TASK TO CARRY OUT –
What is needed here is an exact repetition of the records below, beginning at the line that has "616 59 2.42" and stopping after the line that has "160 126 122.83".

INFORMATION SUPPLIED –
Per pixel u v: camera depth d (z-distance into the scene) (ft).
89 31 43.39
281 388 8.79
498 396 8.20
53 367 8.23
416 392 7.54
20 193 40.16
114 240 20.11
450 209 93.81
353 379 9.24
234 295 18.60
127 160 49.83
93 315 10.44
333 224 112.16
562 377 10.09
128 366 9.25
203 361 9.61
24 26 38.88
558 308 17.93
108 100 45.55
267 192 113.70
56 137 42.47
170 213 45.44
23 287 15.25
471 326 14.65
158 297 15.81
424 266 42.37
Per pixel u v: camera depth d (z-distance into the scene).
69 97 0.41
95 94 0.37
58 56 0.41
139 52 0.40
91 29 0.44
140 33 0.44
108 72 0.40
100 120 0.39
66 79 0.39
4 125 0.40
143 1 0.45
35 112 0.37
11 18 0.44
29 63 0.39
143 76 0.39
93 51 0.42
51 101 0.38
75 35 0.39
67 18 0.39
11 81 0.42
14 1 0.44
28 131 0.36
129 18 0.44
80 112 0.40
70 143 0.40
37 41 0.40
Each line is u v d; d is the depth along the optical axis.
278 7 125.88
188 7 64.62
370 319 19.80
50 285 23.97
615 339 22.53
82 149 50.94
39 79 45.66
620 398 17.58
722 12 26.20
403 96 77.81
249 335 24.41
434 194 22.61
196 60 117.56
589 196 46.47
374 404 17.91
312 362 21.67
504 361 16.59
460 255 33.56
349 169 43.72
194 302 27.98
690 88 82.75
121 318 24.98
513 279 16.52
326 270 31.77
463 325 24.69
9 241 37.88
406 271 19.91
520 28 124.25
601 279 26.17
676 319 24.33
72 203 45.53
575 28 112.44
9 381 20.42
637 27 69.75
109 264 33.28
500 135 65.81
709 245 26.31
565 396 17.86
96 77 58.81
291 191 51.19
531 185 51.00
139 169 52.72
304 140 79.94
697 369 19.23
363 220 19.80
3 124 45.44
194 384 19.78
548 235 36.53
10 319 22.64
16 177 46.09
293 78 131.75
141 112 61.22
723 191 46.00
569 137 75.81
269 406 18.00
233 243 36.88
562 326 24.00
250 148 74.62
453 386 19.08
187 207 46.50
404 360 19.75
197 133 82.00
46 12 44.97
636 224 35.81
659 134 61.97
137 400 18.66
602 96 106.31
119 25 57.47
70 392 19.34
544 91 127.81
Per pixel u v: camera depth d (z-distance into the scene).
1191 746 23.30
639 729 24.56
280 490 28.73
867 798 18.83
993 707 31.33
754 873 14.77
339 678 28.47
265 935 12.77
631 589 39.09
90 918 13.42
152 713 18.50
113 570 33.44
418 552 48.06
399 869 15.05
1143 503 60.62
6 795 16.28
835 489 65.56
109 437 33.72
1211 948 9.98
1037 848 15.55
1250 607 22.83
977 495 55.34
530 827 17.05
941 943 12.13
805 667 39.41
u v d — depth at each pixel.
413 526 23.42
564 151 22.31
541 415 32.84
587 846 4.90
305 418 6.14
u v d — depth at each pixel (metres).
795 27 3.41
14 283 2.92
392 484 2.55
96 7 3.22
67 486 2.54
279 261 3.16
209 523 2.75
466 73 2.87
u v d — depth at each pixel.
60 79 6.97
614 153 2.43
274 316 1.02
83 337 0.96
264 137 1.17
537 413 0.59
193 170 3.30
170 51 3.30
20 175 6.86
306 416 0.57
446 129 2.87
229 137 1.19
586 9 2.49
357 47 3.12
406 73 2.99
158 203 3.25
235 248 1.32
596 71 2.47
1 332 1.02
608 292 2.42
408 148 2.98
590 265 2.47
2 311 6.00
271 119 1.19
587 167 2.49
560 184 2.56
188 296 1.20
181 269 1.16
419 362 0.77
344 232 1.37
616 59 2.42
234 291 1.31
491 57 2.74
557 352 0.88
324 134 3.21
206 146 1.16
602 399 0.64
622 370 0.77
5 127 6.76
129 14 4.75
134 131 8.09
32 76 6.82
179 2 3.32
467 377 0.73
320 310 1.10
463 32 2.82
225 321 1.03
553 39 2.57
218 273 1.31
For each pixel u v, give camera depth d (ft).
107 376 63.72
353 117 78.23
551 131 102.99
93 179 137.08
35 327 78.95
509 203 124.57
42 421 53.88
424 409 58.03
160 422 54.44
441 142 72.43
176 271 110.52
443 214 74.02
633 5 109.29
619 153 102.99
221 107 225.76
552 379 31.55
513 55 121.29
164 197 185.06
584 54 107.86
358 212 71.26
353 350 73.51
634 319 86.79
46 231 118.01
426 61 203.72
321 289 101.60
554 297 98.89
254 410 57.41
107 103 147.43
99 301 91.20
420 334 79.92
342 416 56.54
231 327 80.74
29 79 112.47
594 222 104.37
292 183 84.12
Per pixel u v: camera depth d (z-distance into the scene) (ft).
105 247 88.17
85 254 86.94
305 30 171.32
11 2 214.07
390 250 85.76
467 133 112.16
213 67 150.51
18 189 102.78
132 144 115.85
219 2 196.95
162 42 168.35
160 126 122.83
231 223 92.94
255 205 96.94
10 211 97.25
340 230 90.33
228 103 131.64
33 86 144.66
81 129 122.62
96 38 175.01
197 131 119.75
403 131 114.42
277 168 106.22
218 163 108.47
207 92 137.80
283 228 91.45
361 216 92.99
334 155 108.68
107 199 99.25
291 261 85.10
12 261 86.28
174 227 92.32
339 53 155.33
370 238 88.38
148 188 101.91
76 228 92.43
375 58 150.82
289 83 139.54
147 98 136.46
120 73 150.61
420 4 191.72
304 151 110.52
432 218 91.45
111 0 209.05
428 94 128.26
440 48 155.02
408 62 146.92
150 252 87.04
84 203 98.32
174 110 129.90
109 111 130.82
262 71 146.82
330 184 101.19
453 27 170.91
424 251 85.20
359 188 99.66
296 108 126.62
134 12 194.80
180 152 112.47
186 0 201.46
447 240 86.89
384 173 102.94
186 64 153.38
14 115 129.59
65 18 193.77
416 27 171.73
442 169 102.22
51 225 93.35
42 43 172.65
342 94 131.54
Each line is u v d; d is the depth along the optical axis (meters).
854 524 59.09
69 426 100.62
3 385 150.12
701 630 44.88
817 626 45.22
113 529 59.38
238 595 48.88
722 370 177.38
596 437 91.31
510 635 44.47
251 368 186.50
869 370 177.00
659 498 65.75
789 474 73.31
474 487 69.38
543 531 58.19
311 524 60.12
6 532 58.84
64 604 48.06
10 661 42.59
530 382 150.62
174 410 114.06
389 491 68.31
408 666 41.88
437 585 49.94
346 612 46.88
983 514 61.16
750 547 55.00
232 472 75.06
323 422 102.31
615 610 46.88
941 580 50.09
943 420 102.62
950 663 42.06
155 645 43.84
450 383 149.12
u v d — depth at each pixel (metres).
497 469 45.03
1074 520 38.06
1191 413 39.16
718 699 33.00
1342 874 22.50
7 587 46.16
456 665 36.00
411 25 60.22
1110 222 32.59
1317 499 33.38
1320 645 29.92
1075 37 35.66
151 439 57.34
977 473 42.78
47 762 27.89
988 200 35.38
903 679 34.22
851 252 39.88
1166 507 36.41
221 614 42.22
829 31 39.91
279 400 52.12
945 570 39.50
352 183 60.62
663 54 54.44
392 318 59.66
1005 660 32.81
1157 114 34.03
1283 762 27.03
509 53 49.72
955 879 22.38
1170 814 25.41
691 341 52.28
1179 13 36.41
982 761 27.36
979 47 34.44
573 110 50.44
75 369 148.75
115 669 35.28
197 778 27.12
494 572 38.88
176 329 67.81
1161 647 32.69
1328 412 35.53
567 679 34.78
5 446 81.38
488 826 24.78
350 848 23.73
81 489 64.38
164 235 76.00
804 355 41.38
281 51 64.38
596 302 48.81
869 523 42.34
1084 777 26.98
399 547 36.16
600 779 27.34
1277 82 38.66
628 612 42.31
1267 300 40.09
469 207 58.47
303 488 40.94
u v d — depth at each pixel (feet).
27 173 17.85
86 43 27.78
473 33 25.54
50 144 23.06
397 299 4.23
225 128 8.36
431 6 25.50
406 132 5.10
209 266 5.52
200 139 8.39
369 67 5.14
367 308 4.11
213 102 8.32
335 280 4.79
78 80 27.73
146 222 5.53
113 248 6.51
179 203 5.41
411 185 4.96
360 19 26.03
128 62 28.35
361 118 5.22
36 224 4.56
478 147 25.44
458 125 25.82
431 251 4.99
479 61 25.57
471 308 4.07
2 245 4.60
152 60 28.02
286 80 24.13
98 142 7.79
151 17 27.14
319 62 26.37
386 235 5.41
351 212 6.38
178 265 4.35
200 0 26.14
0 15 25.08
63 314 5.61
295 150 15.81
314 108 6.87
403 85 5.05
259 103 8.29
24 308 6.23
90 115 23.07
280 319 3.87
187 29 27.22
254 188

RESULT FOR THIS TASK –
616 59 2.42
234 291 1.31
491 57 2.74
557 352 0.88
324 134 3.21
206 146 1.16
602 399 0.64
622 370 0.77
5 127 6.76
129 14 4.75
134 131 8.09
32 76 6.82
179 2 3.32
467 377 0.73
320 310 1.10
463 32 2.82
225 321 1.03
553 39 2.57
218 273 1.31
For each pixel u v, give camera depth d (ft).
107 376 63.72
353 117 78.23
551 131 102.99
93 179 137.08
35 327 78.95
509 203 124.57
42 421 53.88
424 409 58.03
160 422 54.44
441 142 72.43
176 271 110.52
443 214 74.02
633 5 109.29
619 153 102.99
221 107 225.76
552 379 31.55
513 55 121.29
164 197 185.06
584 54 107.86
358 212 71.26
353 350 73.51
634 319 86.79
46 231 118.01
426 61 203.72
321 289 101.60
554 297 98.89
254 410 57.41
107 103 147.43
99 301 91.20
420 334 79.92
342 416 56.54
231 327 80.74
29 79 112.47
594 222 104.37
292 183 84.12
Per pixel u v: camera depth d (z-distance into the scene) (ft).
105 247 88.17
85 254 86.94
305 30 171.32
11 2 214.07
390 250 85.76
467 133 112.16
213 67 150.51
18 189 102.78
132 144 115.85
219 2 196.95
162 42 168.35
160 126 122.83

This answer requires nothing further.